Les Bombers ont véritablement copier-coller le plan de match des Lions de la Colombie-Britannique la semaine précédente. Ils n’ont pas hésité à appliquer de la pression sur le quart, à mettre un joueur sur le porteur de ballon, car les défenses adverses ne craignent pas les receveurs des Alouettes. Les unités défensives n’hésitent pas à se tourner vers des couvertures homme à homme comme aucun receveur ne fait peur aux demis défensifs dans le sens où ils ne parviennent pas à se démarquer pour ensuite aller chercher un long gain.

On avait un bel exemple avec Chris Williams. Ce dernier devait être pris au sérieux par les demis défensifs en raison de sa vitesse. Le match contre les Roughriders de la Saskatchewan me revient en tête alors que systématiquement, les Alouettes attaquaient les zones profondes avec Williams qui battait son couvreur. Ils n’ont plus un receveur de ce type.

Il y a deux façons de voir des longs jeux au football. Tout d’abord, il peut être question d’une passe de sept verges et le receveur court pour 30 verges par la suite grâce à sa vitesse ce qui se transforme en un gain de 37 verges. Est-ce que les Alouettes ont ce type de joueur? Difficile à croire alors qu’aucun d’entre eux ne parvient à se démarquer récemment.

L’autre manière pour un long gain par la passe, c’est littéralement une passe qui va voyager dans les airs plus de 30 verges.
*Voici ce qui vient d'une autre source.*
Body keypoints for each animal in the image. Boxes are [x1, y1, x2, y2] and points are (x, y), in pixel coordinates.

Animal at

Pour y arriver, il faut cependant de la protection afin que le jeu se développe et le quart doit faire preuve de puissance et de doigté pour que sa passe soit bien placée. Encore une fois, nous n’avons pas encore vu ces éléments réunis pour nous convaincre qu’il est possible de réaliser de tels jeux. Donc oui on peut se demander si Manziel a les capacités d’attaquer les zones profondes, mais il a aussi besoin de receveurs qui peuvent se libérer et d’une protection adéquate. Pour le moment, ce n’est pas le cas.

La défense amène donc la cavalerie en pression pendant que les demis défensifs tiennent leur homme. Si un bloqueur rate son assignation, c’est un sac et lorsque la protection tient, Manziel garde le ballon trop longtemps comme aucun receveur ne peut se démarquer. Les Bombers ont donc appliqué la même recette que les Lions. C’est un fichu de problème pour Khari Jones et Manziel si cette situation n’est pas réglée d’autant plus que la semaine prochaine, Chris Jones et la défense des Roughriders de la Saskatchewan seront en ville. Les Alouettes ont intérêt à trouver des solutions cette semaine à l’entraînement.
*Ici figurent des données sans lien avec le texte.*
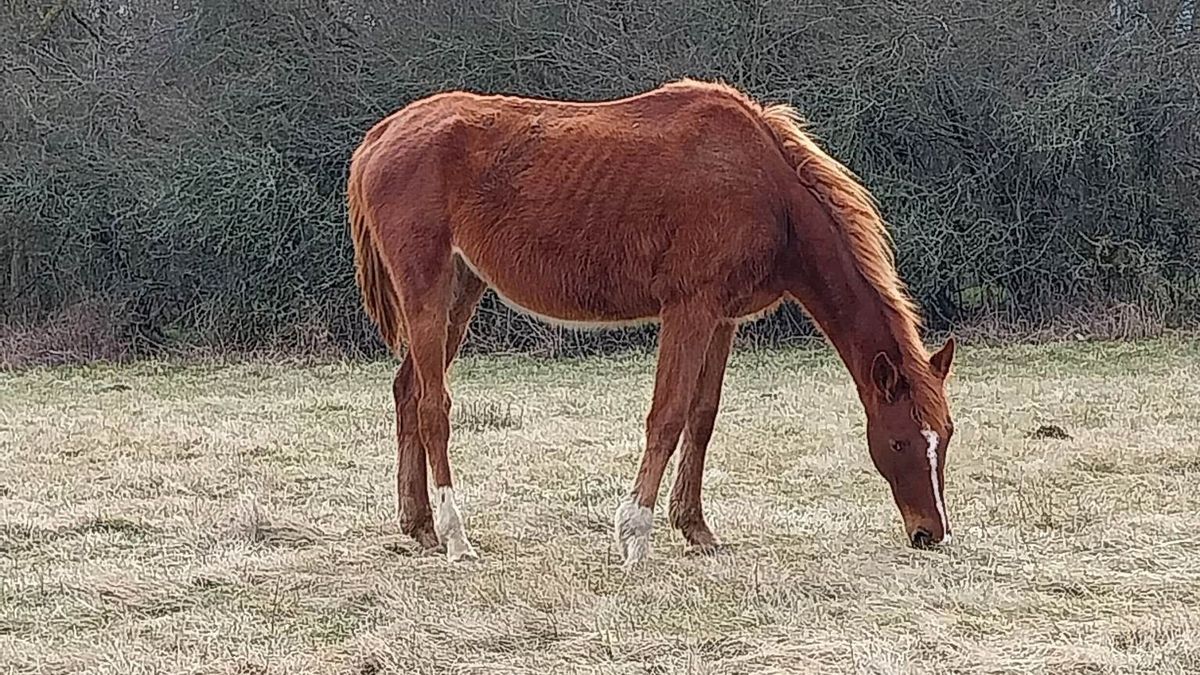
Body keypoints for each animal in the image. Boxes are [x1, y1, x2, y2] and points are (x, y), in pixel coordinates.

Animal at [348, 77, 955, 562]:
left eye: (945, 438)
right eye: (900, 442)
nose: (931, 535)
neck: (765, 186)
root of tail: (380, 136)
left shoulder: (723, 318)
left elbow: (702, 418)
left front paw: (697, 529)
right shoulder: (689, 308)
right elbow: (666, 416)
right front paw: (635, 534)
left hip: (463, 288)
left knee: (407, 391)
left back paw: (420, 528)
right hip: (428, 290)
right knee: (433, 406)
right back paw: (456, 537)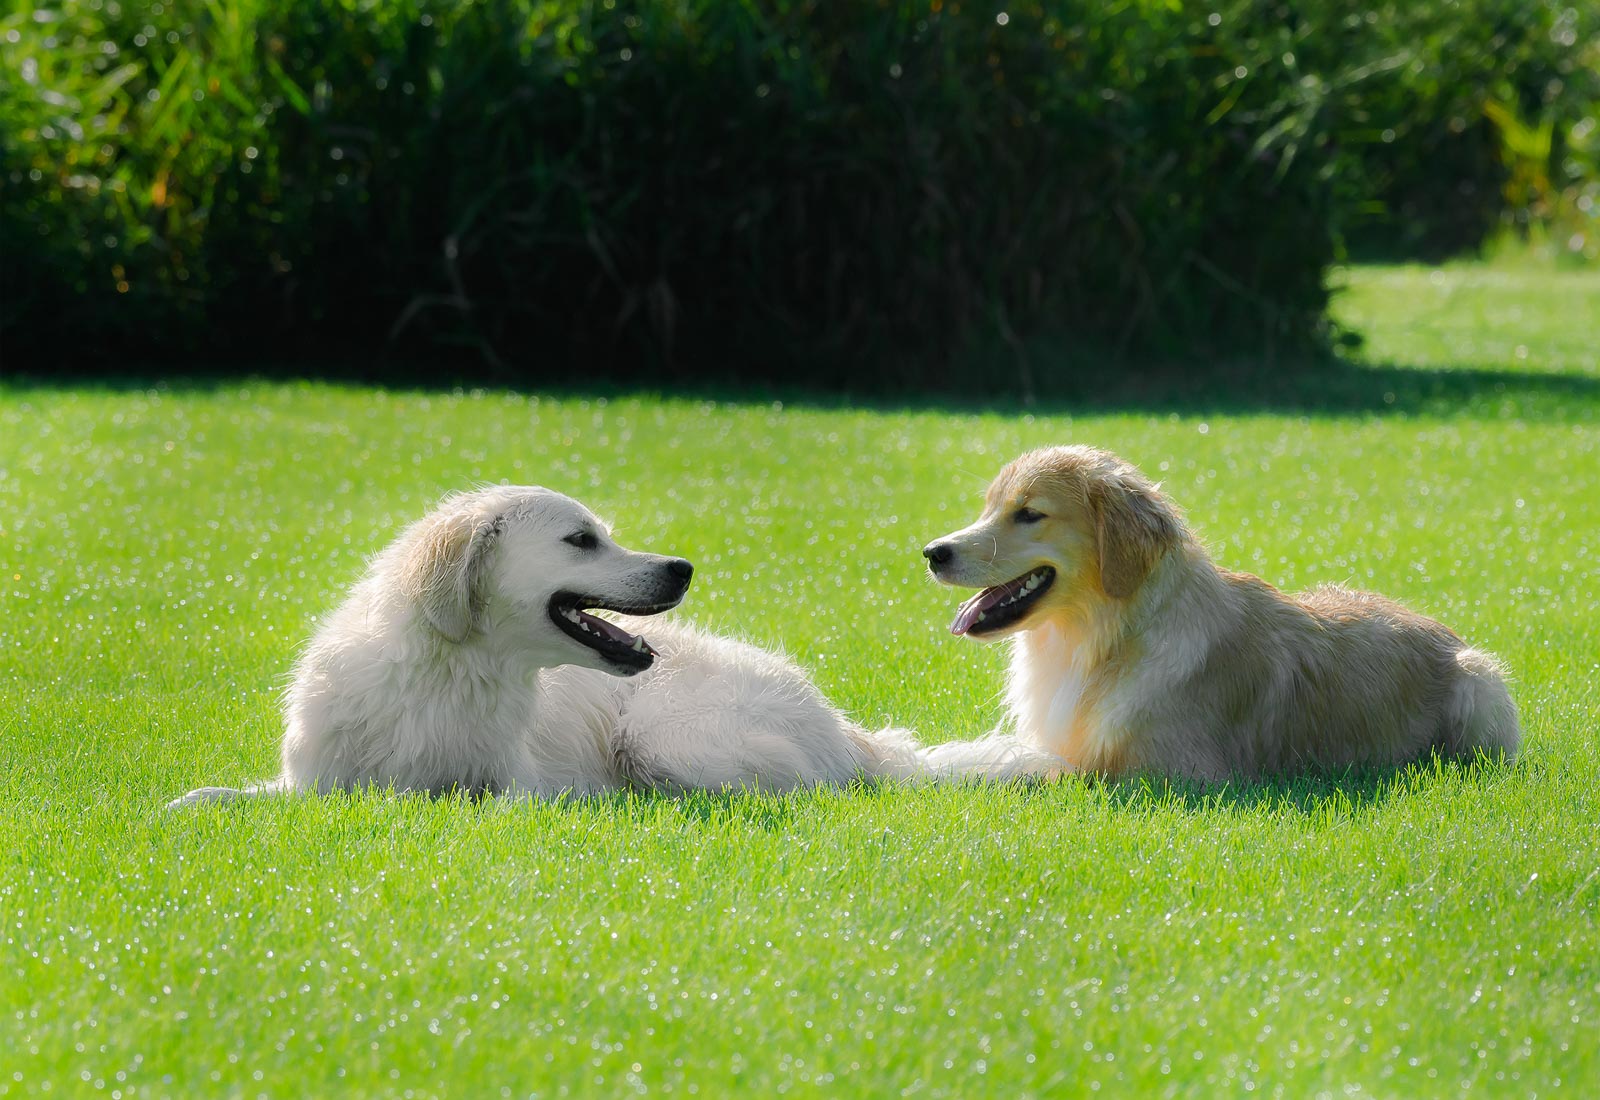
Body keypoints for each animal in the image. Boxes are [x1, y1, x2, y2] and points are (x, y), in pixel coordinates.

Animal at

Le gros mandat pour l’attaque des Alouettes sera donc de produire lors des premiers essais. Quatre des cinq sacs sont survenus sur des deuxièmes essais où la situation laissait entrevoir que c’était une passe qui allait suivre.

Je veux quand même relever les belles prestations du porteur de ballon William Stanback et le plaqueur défensif Woody Baroné Stanback représente le futur des Alouettes au poste de demi offensif. Baron a quant à lui été solide sur la ligne défensive avec plusieurs plaqués pour des pertes de terrain. Ce sont de bons jeunes, mais il reste maintenant à bien les entourer alors que l’équipe se fait de plus en plus vieillissante.

Les Alouettes auront aussi comme mandat devant les Roughriders de mieux terminer leur match. Ils étaient dans le coup avec cinq minutes à faire contre les Lions alors que la marque était de 16-14. Le match s’est terminé 32-14. Vendredi, il n’y avait qu’un touché d’écart et on connaît le résultat final. Marc Trestman avait son 57 + 3 afin de s’assurer que les joueurs ne ralentissent pas en fin de match, on dirait que Sherman devra appliquer la méthode 55 + 5. Il faut trouver une façon de conclure la rencontre en force.